Фенечку, оказывается, уволили, ибо теща сочла неприличным держать молодую прислугу в доме, в котором появился офицер флота. Ольга сослалась на авторитет матери:
— Мама считает, что моряки опасны для женщин.
— Что за чушь! — фыркнул Коковцев. — Я никогда не был бабником… что мне эта Феня? Ах, как все это нехорошо…
Дом жены — полная чаша, будущее казалось праздничным, но Коковцеву отчасти было неловко ощущать себя в обстановке чиновного дома. Он даже не совсем понимал, к чему в большой зале белая мебель с позолотой, в гостиной — красного дерева, в столовой — дуб, в спальнях — палисандр, а паркеты в доме оливковые. «Тюлевые» занавески для окон покупались не в Гостином дворе — их заказывали по размерам окон в самом городе Тюле. После убожества мелкопоместной порховской усадебки, после строгих дортуаров Морского корпуса многое в этом доме казалось ему излишне стесняющим свободу. Особенно — родители жены! С тестем он мог бы еще поладить, но Ольга находилась под сильным влиянием матери, учившей доченьку не всегда тому, что может нравиться мужу. Коковцев почти физически явственно ощутил, что Воротниковы желали бы приладить его к своему дому, как притирают пробку к флакону дорогих духов. Первый семейный скандал возник из-за ерунды: лейтенант всегда пользовался коляской, щедро давая кучерам «на чай», на что Вера Федоровна и обратила однажды самое серьезное внимание:
— Могли бы ездить и на конке, дорогой Вольдемар.

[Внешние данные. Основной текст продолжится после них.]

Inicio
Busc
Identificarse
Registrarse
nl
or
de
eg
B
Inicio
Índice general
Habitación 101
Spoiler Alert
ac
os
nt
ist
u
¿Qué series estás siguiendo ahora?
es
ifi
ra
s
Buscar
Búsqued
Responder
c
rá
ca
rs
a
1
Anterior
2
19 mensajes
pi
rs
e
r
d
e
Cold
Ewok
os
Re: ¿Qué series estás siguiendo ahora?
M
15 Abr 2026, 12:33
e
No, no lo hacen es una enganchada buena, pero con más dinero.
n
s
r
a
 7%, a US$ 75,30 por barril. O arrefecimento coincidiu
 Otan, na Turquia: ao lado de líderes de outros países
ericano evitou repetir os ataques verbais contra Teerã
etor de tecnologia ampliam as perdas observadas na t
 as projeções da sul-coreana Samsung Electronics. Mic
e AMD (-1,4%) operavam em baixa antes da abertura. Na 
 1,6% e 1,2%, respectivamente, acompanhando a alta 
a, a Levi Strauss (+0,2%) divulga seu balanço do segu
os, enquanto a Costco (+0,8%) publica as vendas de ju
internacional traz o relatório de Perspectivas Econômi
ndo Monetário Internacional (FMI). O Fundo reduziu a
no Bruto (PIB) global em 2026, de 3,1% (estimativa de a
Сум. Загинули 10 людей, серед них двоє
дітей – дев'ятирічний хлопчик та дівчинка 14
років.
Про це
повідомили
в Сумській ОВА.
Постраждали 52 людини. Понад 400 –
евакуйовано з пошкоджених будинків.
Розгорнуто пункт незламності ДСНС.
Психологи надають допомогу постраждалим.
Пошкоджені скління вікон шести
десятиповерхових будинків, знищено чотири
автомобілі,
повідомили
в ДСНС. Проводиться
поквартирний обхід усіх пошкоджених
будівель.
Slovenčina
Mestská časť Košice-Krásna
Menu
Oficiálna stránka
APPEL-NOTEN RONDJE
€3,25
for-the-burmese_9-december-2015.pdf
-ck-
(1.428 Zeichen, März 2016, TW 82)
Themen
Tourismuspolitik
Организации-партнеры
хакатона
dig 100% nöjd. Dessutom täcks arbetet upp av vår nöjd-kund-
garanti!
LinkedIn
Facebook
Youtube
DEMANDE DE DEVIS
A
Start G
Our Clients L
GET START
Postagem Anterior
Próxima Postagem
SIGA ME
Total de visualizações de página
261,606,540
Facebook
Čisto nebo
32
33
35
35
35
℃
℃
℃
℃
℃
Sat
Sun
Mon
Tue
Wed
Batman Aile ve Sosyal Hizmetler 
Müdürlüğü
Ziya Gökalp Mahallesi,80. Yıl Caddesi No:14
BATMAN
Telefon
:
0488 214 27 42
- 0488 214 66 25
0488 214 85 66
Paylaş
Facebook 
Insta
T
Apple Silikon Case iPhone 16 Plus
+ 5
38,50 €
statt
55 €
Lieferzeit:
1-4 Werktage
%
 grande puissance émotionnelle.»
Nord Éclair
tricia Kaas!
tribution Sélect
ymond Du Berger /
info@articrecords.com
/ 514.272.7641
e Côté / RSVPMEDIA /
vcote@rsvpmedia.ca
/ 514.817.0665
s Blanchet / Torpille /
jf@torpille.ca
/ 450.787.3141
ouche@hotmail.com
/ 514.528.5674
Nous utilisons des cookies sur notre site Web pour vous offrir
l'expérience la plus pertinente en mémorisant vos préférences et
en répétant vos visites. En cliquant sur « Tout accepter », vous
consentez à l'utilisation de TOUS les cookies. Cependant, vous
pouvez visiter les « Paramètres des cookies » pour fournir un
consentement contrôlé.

— Но я лейтенант флота! — вспылил Коковцев. — И по чину обязан пользоваться извозчиком, а не конкой…
Ночью долго не мог уснуть, обуреваемый злостью.
— Чиновники служат только из-за денег, — сказал он Ольге, — а офицеры ради чести. Мы снимем пансион в Дуббельне, на Рижском штранде, будешь жить там на всем готовом, а я иногда стану гонять «Бекаса» к тебе… Не спорь, пожалуйста!
* * *
На корабле, оснащенном механизмами, матрос и офицер становились зубьями одной и той же шестеренки. Техники разрушала кастовость, и горе тому, кто не понимал сути этого процесса, требовавшего от офицеров жертв… Атрыганьев не пожелал жертвовать ничем.
— Я ухожу, Вовочка, — сказал он, — ибо мне претит подсчитывать лошадиные силы в обществе вчерашнего студента из голодранцев. Поверь, в этом случае даже корабельный поп; отец Паисий с крестом на шее, и тот для меня ближе и роднее.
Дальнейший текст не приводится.